It was a dream start for the Washington Capitals tonight—or for any team on the road in a Game 7. Just a minute into the deciding match-up of the Eastern Conference Finals against the Lightning, the Caps’ all-time best player dramatically announced his importance. On a cross-ice pass from Tom Wilson, Alex Ovechkin opened the scoring with the exact kind of one-timer goal the Caps would want Sasha to create on a night this significant. 1-0, Washington, before most people had even opened their beer.
But between that goal and the moment when all hell broke loose in the eventual 4-0 Capitals win, the Lightning were truly threatening. Through the first and into the second, they created consistent chances in front of Braden Holtby, only to painfully fall short of tying the game. Two of the Bolts’ opportunities, just minutes apart in the second period, were mere inches away from completely turning the tide.
And as Holtby held strong, the Capitals pounced when they found their own scoring chances. Though they only had 15 shots through the first two periods, Washington made them count. It was Andre Burakovsky, scoreless and not entirely healthy in this postseason so far, who forced a Tampa turnover in a very bad spot and ruthlessly finished past a shaky Andrei Vasilevskiy to double the lead.
Seven minutes later, towards the end of the second, Burakovsky had another one, a breakaway shot through the five hole that put the Caps up 3-0 and demoralized the Lightning crowd. Even with a third-period powerplay, Tampa Bay couldn’t muster any signs of life. The Lightning couldn’t even get a dang shot for the first 11 minutes of the third. The Capitals had murdered their spirits with a second straight shutout while facing elimination, and they piled on with an empty-netter at the end for good measure.

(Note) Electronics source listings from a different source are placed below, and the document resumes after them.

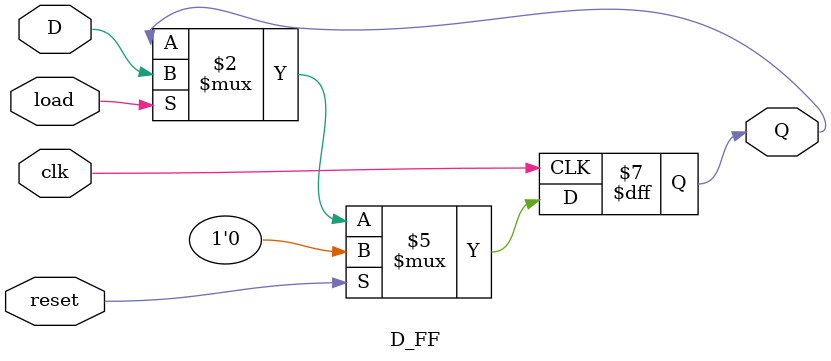
<source format=v>
`timescale 1ns / 1ps



module D_FF(
    input clk,reset,
    input load,D,
    output reg Q
       );
    
     
    always @ (posedge clk)
    begin
    if (reset)
    Q<=0;
    else if(load)
    Q<=D;
    end
endmodule

</source>
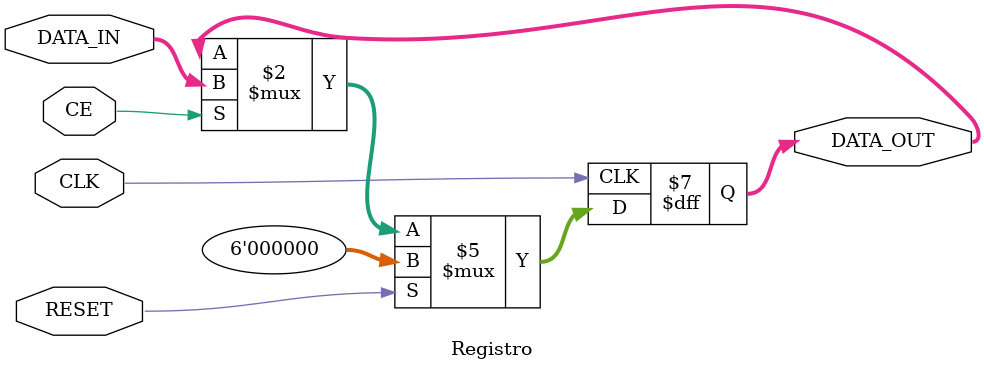
<source format=v>
`timescale 1ns / 1ps


module Registro#(parameter n = 6)(
    input [n-1:0] DATA_IN,
    input CE,
    input CLK,
    input RESET,
    output reg [n-1:0] DATA_OUT
    );
    
    always @ (posedge CLK)
   
      if (RESET) begin
    DATA_OUT <= {n{1'b0}};
  end  else if (CE) begin
    DATA_OUT <= DATA_IN;
  end

endmodule

</source>
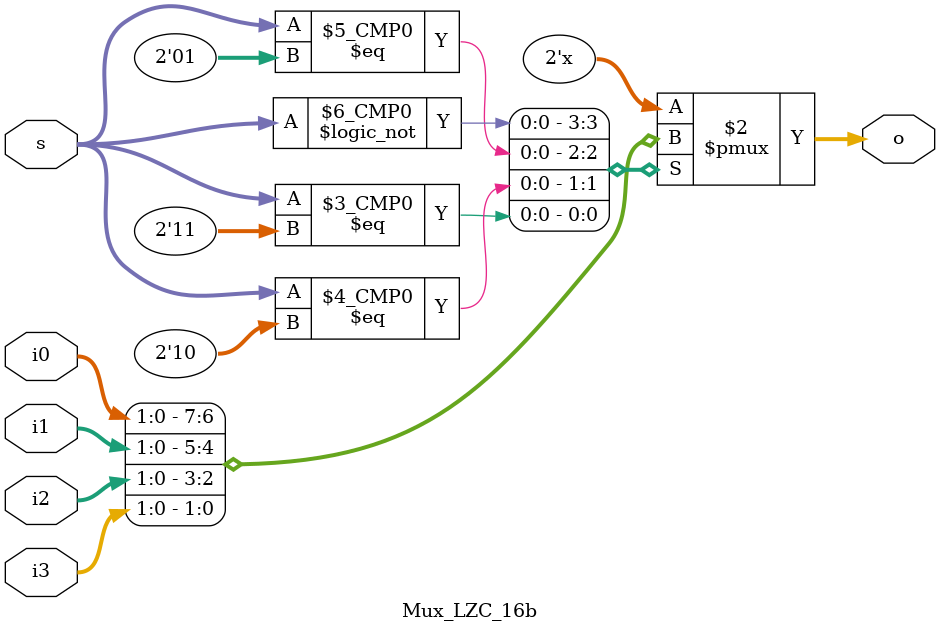
<source format=v>

module LeadingZeroCounter_16b(
    input  wire [15:0] x,
    output wire [3:0] count,
    output wire Q
    );

wire [3:0] auxa;
wire [7:0] auxz;
wire [1:0] auxcount;

genvar k;
generate
  for (k=0; k < 4; k=k+1)
  begin: NLC_generation
     NLC_16b NLC (.x(x[15-4*k : 12-4*k]),
              .a(auxa[k]),
              .z(auxz[2*k+1 : 2*k])
              );
  end
endgenerate

BNE_16b BNEncoder (.a(auxa), 
               .Q(Q),
               .y(auxcount[1 : 0]));

assign count[3 : 2] = auxcount;

Mux_LZC_16b Mux (.i0(auxz[1:0]), 
             .i1(auxz[3:2]), 
             .i2(auxz[5:4]), 
             .i3(auxz[7:6]), 
             .s(auxcount),
             .o(count[1 : 0])
             );

endmodule


module BNE_16b(
    input  wire [3:0] a,    
    output  wire  Q,    
    output  wire [1:0] y    
    );


 assign Q = a[0] & a[1] & a[2] & a[3];
 assign y[1] = a[0] & a[1];
 assign y[0] = a[0] & (!a[1] | a[2] );
endmodule

module NLC_16b (
    input  wire [3:0] x,    // Dedicated inputs 
    output  wire  a,    // Dedicated inputs 
    output  wire [1:0] z    // Dedicated inputs 
    );

wire aprimo,z1,z0,aux1;
assign aprimo = x[3] | x[2] | x[1] | x[0];
assign a = ! aprimo;
assign z1 = x[3] | x[2];
assign z[1] = ! z1; 
assign z0 = aux1 | x[3];
assign aux1 = x[1] & ! (x[2]);
assign z[0] = ! z0;

endmodule 

module Mux_LZC_16b(
    input wire [1:0] i0 ,
    input wire [1:0] i1  ,
    input wire [1:0] i2  ,
    input wire [1:0] i3  ,
    input wire [1:0]  s  ,
    output reg [1:0] o  
    );

always @(*)
  case (s)
     2'b00: o = i0;
     2'b01: o = i1;
     2'b10: o = i2;
     2'b11: o = i3;

  endcase
      
endmodule

</source>
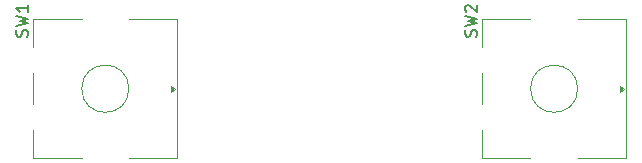
<source format=gbr>
%TF.GenerationSoftware,KiCad,Pcbnew,8.0.2*%
%TF.CreationDate,2024-05-15T22:30:45+02:00*%
%TF.ProjectId,micha_board,6d696368-615f-4626-9f61-72642e6b6963,rev?*%
%TF.SameCoordinates,Original*%
%TF.FileFunction,Legend,Top*%
%TF.FilePolarity,Positive*%
%FSLAX46Y46*%
G04 Gerber Fmt 4.6, Leading zero omitted, Abs format (unit mm)*
G04 Created by KiCad (PCBNEW 8.0.2) date 2024-05-15 22:30:45*
%MOMM*%
%LPD*%
G01*
G04 APERTURE LIST*
%ADD10C,0.150000*%
%ADD11C,0.120000*%
G04 APERTURE END LIST*
D10*
X460107200Y-33683332D02*
X460154819Y-33540475D01*
X460154819Y-33540475D02*
X460154819Y-33302380D01*
X460154819Y-33302380D02*
X460107200Y-33207142D01*
X460107200Y-33207142D02*
X460059580Y-33159523D01*
X460059580Y-33159523D02*
X459964342Y-33111904D01*
X459964342Y-33111904D02*
X459869104Y-33111904D01*
X459869104Y-33111904D02*
X459773866Y-33159523D01*
X459773866Y-33159523D02*
X459726247Y-33207142D01*
X459726247Y-33207142D02*
X459678628Y-33302380D01*
X459678628Y-33302380D02*
X459631009Y-33492856D01*
X459631009Y-33492856D02*
X459583390Y-33588094D01*
X459583390Y-33588094D02*
X459535771Y-33635713D01*
X459535771Y-33635713D02*
X459440533Y-33683332D01*
X459440533Y-33683332D02*
X459345295Y-33683332D01*
X459345295Y-33683332D02*
X459250057Y-33635713D01*
X459250057Y-33635713D02*
X459202438Y-33588094D01*
X459202438Y-33588094D02*
X459154819Y-33492856D01*
X459154819Y-33492856D02*
X459154819Y-33254761D01*
X459154819Y-33254761D02*
X459202438Y-33111904D01*
X459154819Y-32778570D02*
X460154819Y-32540475D01*
X460154819Y-32540475D02*
X459440533Y-32349999D01*
X459440533Y-32349999D02*
X460154819Y-32159523D01*
X460154819Y-32159523D02*
X459154819Y-31921428D01*
X459250057Y-31588094D02*
X459202438Y-31540475D01*
X459202438Y-31540475D02*
X459154819Y-31445237D01*
X459154819Y-31445237D02*
X459154819Y-31207142D01*
X459154819Y-31207142D02*
X459202438Y-31111904D01*
X459202438Y-31111904D02*
X459250057Y-31064285D01*
X459250057Y-31064285D02*
X459345295Y-31016666D01*
X459345295Y-31016666D02*
X459440533Y-31016666D01*
X459440533Y-31016666D02*
X459583390Y-31064285D01*
X459583390Y-31064285D02*
X460154819Y-31635713D01*
X460154819Y-31635713D02*
X460154819Y-31016666D01*
X422107200Y-33683332D02*
X422154819Y-33540475D01*
X422154819Y-33540475D02*
X422154819Y-33302380D01*
X422154819Y-33302380D02*
X422107200Y-33207142D01*
X422107200Y-33207142D02*
X422059580Y-33159523D01*
X422059580Y-33159523D02*
X421964342Y-33111904D01*
X421964342Y-33111904D02*
X421869104Y-33111904D01*
X421869104Y-33111904D02*
X421773866Y-33159523D01*
X421773866Y-33159523D02*
X421726247Y-33207142D01*
X421726247Y-33207142D02*
X421678628Y-33302380D01*
X421678628Y-33302380D02*
X421631009Y-33492856D01*
X421631009Y-33492856D02*
X421583390Y-33588094D01*
X421583390Y-33588094D02*
X421535771Y-33635713D01*
X421535771Y-33635713D02*
X421440533Y-33683332D01*
X421440533Y-33683332D02*
X421345295Y-33683332D01*
X421345295Y-33683332D02*
X421250057Y-33635713D01*
X421250057Y-33635713D02*
X421202438Y-33588094D01*
X421202438Y-33588094D02*
X421154819Y-33492856D01*
X421154819Y-33492856D02*
X421154819Y-33254761D01*
X421154819Y-33254761D02*
X421202438Y-33111904D01*
X421154819Y-32778570D02*
X422154819Y-32540475D01*
X422154819Y-32540475D02*
X421440533Y-32349999D01*
X421440533Y-32349999D02*
X422154819Y-32159523D01*
X422154819Y-32159523D02*
X421154819Y-31921428D01*
X422154819Y-31016666D02*
X422154819Y-31588094D01*
X422154819Y-31302380D02*
X421154819Y-31302380D01*
X421154819Y-31302380D02*
X421297676Y-31397618D01*
X421297676Y-31397618D02*
X421392914Y-31492856D01*
X421392914Y-31492856D02*
X421440533Y-31588094D01*
D11*
%TO.C,SW2*%
X460600000Y-44000000D02*
X460600000Y-41600000D01*
X464700000Y-44000000D02*
X460600000Y-44000000D01*
X468700000Y-44000000D02*
X472800000Y-44000000D01*
X472800000Y-44000000D02*
X472800000Y-32200000D01*
X460600000Y-39400000D02*
X460600000Y-36800000D01*
X460600000Y-34600000D02*
X460600000Y-32200000D01*
X460600000Y-32200000D02*
X464700000Y-32200000D01*
X468700000Y-32200000D02*
X472800000Y-32200000D01*
X468700000Y-38100000D02*
G75*
G02*
X464700000Y-38100000I-2000000J0D01*
G01*
X464700000Y-38100000D02*
G75*
G02*
X468700000Y-38100000I2000000J0D01*
G01*
X472598108Y-38100000D02*
X472268108Y-38340000D01*
X472268108Y-37860000D01*
X472598108Y-38100000D01*
G36*
X472598108Y-38100000D02*
G01*
X472268108Y-38340000D01*
X472268108Y-37860000D01*
X472598108Y-38100000D01*
G37*
%TO.C,SW1*%
X422600000Y-44000000D02*
X422600000Y-41600000D01*
X426700000Y-44000000D02*
X422600000Y-44000000D01*
X430700000Y-44000000D02*
X434800000Y-44000000D01*
X434800000Y-44000000D02*
X434800000Y-32200000D01*
X422600000Y-39400000D02*
X422600000Y-36800000D01*
X422600000Y-34600000D02*
X422600000Y-32200000D01*
X422600000Y-32200000D02*
X426700000Y-32200000D01*
X430700000Y-32200000D02*
X434800000Y-32200000D01*
X430700000Y-38100000D02*
G75*
G02*
X426700000Y-38100000I-2000000J0D01*
G01*
X426700000Y-38100000D02*
G75*
G02*
X430700000Y-38100000I2000000J0D01*
G01*
X434598108Y-38100000D02*
X434268108Y-38340000D01*
X434268108Y-37860000D01*
X434598108Y-38100000D01*
G36*
X434598108Y-38100000D02*
G01*
X434268108Y-38340000D01*
X434268108Y-37860000D01*
X434598108Y-38100000D01*
G37*
%TD*%
M02*

</source>
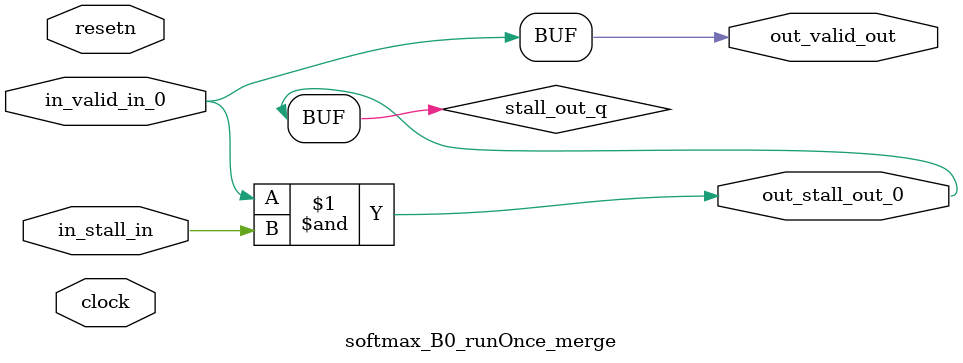
<source format=sv>



(* altera_attribute = "-name AUTO_SHIFT_REGISTER_RECOGNITION OFF; -name MESSAGE_DISABLE 10036; -name MESSAGE_DISABLE 10037; -name MESSAGE_DISABLE 14130; -name MESSAGE_DISABLE 14320; -name MESSAGE_DISABLE 15400; -name MESSAGE_DISABLE 14130; -name MESSAGE_DISABLE 10036; -name MESSAGE_DISABLE 12020; -name MESSAGE_DISABLE 12030; -name MESSAGE_DISABLE 12010; -name MESSAGE_DISABLE 12110; -name MESSAGE_DISABLE 14320; -name MESSAGE_DISABLE 13410; -name MESSAGE_DISABLE 113007; -name MESSAGE_DISABLE 10958" *)
module softmax_B0_runOnce_merge (
    input wire [0:0] in_stall_in,
    input wire [0:0] in_valid_in_0,
    output wire [0:0] out_stall_out_0,
    output wire [0:0] out_valid_out,
    input wire clock,
    input wire resetn
    );

    wire [0:0] stall_out_q;


    // stall_out(LOGICAL,6)
    assign stall_out_q = in_valid_in_0 & in_stall_in;

    // out_stall_out_0(GPOUT,4)
    assign out_stall_out_0 = stall_out_q;

    // out_valid_out(GPOUT,5)
    assign out_valid_out = in_valid_in_0;

endmodule

</source>
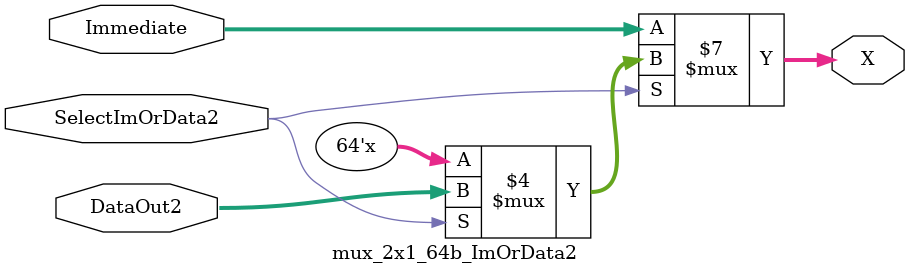
<source format=v>
module mux_2x1_64b_ImOrData2 (
    input SelectImOrData2,
    input [63:0] Immediate, DataOut2, //Escolheremos entre immediate e Data1 para fornecer ao somador.
    output reg [63:0] X
);

always @ (*) 
    begin
        if (SelectImOrData2 == 1'b0)
            X <= Immediate;
        else if (SelectImOrData2 == 1'b1)
            X <= DataOut2;
    end
endmodule
</source>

What a weird Stanley Cup Final this is going to be—an expansion Vegas franchise against the biggest sad-sack playoff losers of this NHL generation. Alex Ovechkin, perhaps the active player most deserving of a championship, finally has one almost in his grasp, but the Caps will need to figure out a way past a too-familiar obstacle in Marc-Andre Fleury. More importantly, the Golden Knights have to figure out how to put on a top-notch pregame show without killing any national icons.